Task requirements
Reproduce each record below exactly as written.

-------- Data for the task

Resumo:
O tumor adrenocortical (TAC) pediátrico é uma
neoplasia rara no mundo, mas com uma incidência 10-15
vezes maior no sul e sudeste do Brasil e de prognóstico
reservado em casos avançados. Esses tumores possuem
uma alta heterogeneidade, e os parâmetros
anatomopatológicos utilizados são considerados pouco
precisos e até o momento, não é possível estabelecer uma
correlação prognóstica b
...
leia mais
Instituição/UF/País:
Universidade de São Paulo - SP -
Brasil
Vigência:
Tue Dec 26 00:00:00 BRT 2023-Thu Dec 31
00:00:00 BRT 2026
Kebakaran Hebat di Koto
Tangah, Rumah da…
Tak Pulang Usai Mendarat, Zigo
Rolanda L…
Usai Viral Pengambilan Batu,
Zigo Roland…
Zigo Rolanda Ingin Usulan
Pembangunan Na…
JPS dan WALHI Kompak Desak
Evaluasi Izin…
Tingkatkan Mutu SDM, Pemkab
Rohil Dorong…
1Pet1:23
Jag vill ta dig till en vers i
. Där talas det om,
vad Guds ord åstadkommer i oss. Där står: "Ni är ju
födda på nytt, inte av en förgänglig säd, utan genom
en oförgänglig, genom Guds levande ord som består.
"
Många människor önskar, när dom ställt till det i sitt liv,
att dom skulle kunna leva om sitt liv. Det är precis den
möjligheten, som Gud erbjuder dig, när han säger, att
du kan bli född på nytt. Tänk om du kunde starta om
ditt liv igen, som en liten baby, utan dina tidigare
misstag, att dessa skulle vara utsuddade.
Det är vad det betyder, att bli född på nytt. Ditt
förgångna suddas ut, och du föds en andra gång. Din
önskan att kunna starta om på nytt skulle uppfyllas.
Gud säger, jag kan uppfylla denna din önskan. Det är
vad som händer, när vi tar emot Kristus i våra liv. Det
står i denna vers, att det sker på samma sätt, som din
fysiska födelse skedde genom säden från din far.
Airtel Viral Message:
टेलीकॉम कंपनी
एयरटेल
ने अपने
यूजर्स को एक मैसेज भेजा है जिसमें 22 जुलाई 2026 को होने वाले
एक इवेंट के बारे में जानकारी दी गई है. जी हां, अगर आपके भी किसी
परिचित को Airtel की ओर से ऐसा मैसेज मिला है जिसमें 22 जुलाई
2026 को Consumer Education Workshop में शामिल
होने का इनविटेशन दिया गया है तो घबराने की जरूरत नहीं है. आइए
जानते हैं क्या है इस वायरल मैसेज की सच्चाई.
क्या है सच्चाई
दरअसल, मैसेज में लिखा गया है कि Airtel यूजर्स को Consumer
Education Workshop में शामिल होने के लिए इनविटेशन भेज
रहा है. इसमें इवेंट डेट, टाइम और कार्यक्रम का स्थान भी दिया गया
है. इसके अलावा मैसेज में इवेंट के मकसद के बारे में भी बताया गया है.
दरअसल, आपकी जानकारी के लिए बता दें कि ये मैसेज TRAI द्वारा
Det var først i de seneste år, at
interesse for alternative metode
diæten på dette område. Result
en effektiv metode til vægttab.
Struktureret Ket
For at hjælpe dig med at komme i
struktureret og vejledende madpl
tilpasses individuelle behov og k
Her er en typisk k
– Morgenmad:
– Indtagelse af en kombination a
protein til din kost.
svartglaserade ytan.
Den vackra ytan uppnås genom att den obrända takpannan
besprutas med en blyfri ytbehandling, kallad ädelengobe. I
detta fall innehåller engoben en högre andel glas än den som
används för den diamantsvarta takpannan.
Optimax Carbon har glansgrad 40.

----------------

Answer box
Resumo:
O tumor adrenocortical (TAC) pediátrico é uma
neoplasia rara no mundo, mas com uma incidência 10-15
vezes maior no sul e sudeste do Brasil e de prognóstico
reservado em casos avançados. Esses tumores possuem
uma alta heterogeneidade, e os parâmetros
anatomopatológicos utilizados são considerados pouco
precisos e até o momento, não é possível estabelecer uma
correlação prognóstica b
...
leia mais
Instituição/UF/País:
Universidade de São Paulo - SP -
Brasil
Vigência:
Tue Dec 26 00:00:00 BRT 2023-Thu Dec 31
00:00:00 BRT 2026
Kebakaran Hebat di Koto
Tangah, Rumah da…
Tak Pulang Usai Mendarat, Zigo
Rolanda L…
Usai Viral Pengambilan Batu,
Zigo Roland…
Zigo Rolanda Ingin Usulan
Pembangunan Na…
JPS dan WALHI Kompak Desak
Evaluasi Izin…
Tingkatkan Mutu SDM, Pemkab
Rohil Dorong…
1Pet1:23
Jag vill ta dig till en vers i
. Där talas det om,
vad Guds ord åstadkommer i oss. Där står: "Ni är ju
födda på nytt, inte av en förgänglig säd, utan genom
en oförgänglig, genom Guds levande ord som består.
"
Många människor önskar, när dom ställt till det i sitt liv,
att dom skulle kunna leva om sitt liv. Det är precis den
möjligheten, som Gud erbjuder dig, när han säger, att
du kan bli född på nytt. Tänk om du kunde starta om
ditt liv igen, som en liten baby, utan dina tidigare
misstag, att dessa skulle vara utsuddade.
Det är vad det betyder, att bli född på nytt. Ditt
förgångna suddas ut, och du föds en andra gång. Din
önskan att kunna starta om på nytt skulle uppfyllas.
Gud säger, jag kan uppfylla denna din önskan. Det är
vad som händer, när vi tar emot Kristus i våra liv. Det
står i denna vers, att det sker på samma sätt, som din
fysiska födelse skedde genom säden från din far.
Airtel Viral Message:
टेलीकॉम कंपनी
एयरटेल
ने अपने
यूजर्स को एक मैसेज भेजा है जिसमें 22 जुलाई 2026 को होने वाले
एक इवेंट के बारे में जानकारी दी गई है. जी हां, अगर आपके भी किसी
परिचित को Airtel की ओर से ऐसा मैसेज मिला है जिसमें 22 जुलाई
2026 को Consumer Education Workshop में शामिल
होने का इनविटेशन दिया गया है तो घबराने की जरूरत नहीं है. आइए
जानते हैं क्या है इस वायरल मैसेज की सच्चाई.
क्या है सच्चाई
दरअसल, मैसेज में लिखा गया है कि Airtel यूजर्स को Consumer
Education Workshop में शामिल होने के लिए इनविटेशन भेज
रहा है. इसमें इवेंट डेट, टाइम और कार्यक्रम का स्थान भी दिया गया
है. इसके अलावा मैसेज में इवेंट के मकसद के बारे में भी बताया गया है.
दरअसल, आपकी जानकारी के लिए बता दें कि ये मैसेज TRAI द्वारा
Det var først i de seneste år, at
interesse for alternative metode
diæten på dette område. Result
en effektiv metode til vægttab.
Struktureret Ket
For at hjælpe dig med at komme i
struktureret og vejledende madpl
tilpasses individuelle behov og k
Her er en typisk k
– Morgenmad:
– Indtagelse af en kombination a
protein til din kost.
svartglaserade ytan.
Den vackra ytan uppnås genom att den obrända takpannan
besprutas med en blyfri ytbehandling, kallad ädelengobe. I
detta fall innehåller engoben en högre andel glas än den som
används för den diamantsvarta takpannan.
Optimax Carbon har glansgrad 40.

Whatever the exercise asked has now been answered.